Para além da contestação política, “criar o mar” foi a ambição lúdica de um dos movimentos socioculturais mais transformadores de Belo Horizonte na última década. E assim canta Nobat em “praia_da_estação”, debruçando-se de forma deliciosamente poética sobre a ressignificação afetuosa do caótico cotidiano urbano. A música integra o terceiro disco do cantor e compositor mineiro, que tem despontado como um dos nomes mais criativos da cena independente.

Intitulado “Estação Cidade Baixa”, o álbum será dividido em três EPs, cada um com três músicas. No primeiro, “Cidade” – que ainda conta com as faixas “mar_ria” e “maletta” –, Nobat passeia pelos terrenos e reflexões da urbe. “A música ‘praia_da_estação’ fala sobre a chance que a Praia deu a BH de se reinventar, de abrir um mar no centro, de aproveitar a loucura e promover o encontro”, diz o artista. “Já ‘mar_ria’ diz sobre esse desespero do mineiro de  sair da prisão das montanhas e procurar esse lugar da deriva, que é o mar”, reflete.

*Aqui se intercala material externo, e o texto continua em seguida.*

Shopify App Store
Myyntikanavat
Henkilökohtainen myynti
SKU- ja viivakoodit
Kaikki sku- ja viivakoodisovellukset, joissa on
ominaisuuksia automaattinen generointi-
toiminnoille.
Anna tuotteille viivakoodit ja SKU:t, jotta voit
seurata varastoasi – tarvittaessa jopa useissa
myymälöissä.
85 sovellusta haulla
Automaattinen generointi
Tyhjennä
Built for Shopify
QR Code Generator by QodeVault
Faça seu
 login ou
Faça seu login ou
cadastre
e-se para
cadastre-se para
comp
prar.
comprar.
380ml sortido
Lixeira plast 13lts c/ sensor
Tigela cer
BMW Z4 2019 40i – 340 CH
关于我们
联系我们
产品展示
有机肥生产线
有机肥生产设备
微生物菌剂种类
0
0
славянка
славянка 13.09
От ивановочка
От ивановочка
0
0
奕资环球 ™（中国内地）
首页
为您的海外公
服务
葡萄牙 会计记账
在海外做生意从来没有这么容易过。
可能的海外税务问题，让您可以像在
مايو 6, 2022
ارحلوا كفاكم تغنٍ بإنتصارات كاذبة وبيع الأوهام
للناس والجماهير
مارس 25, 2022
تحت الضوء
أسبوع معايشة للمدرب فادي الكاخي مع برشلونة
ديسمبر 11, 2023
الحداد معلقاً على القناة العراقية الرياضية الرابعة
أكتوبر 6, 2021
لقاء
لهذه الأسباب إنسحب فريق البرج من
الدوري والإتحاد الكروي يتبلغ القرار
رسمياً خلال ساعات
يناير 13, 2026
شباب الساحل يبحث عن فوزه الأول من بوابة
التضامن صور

Já “maletta”, música do parceiro Tiago Tereza, passeia por um amor urbano e possível. “É o sonho de morar com a pessoa amada no Maletta e poder ir para o Duelo de MCs à pé no domingo”, pontua Nobat, lembrando que o EP será lançado na próxima quinta-feira. As outras duas partes, “Estação” e “Baixa”, têm lançamentos previstos, respectivamente, para os dias 16 de outubro e 17 de novembro. “Vamos lançar ‘Estação’ num show intimista, que será transmitido por streaming. Depois, lançamos ‘Baixa’ e o disco cheio num show grande, que deve acontecer na rua”, adianta, ressaltando que o disco tem produção assinada por Leo Marques.

O artista explica que a ideia de desmembrar o álbum partiu de uma observação temática.  “Vi que tinha um conjunto de músicas criadas em torno de distintos universos conceituais, mas que se amarram  esteticamente”, ressalta Nobat. “Em ‘Estação’, as canções tratam sobre a vida e a morte, mas de  forma otimista. ‘Baixa’ tem faixas mais densas, mas com olhar renovado, diferente da melancolia de ‘Novato’”, afirma, citando seu segundo disco.

Para Nobat, em tempos trevosos é preciso buscar micro-revoluções pessoais. “Somos uma geração potente, que está criando novos processos nesse mundo automatizado. Processos que podem nos levar a ser mais empáticos, que podem nos transformar. É fundamental que tenhamos fé nesse tempo”.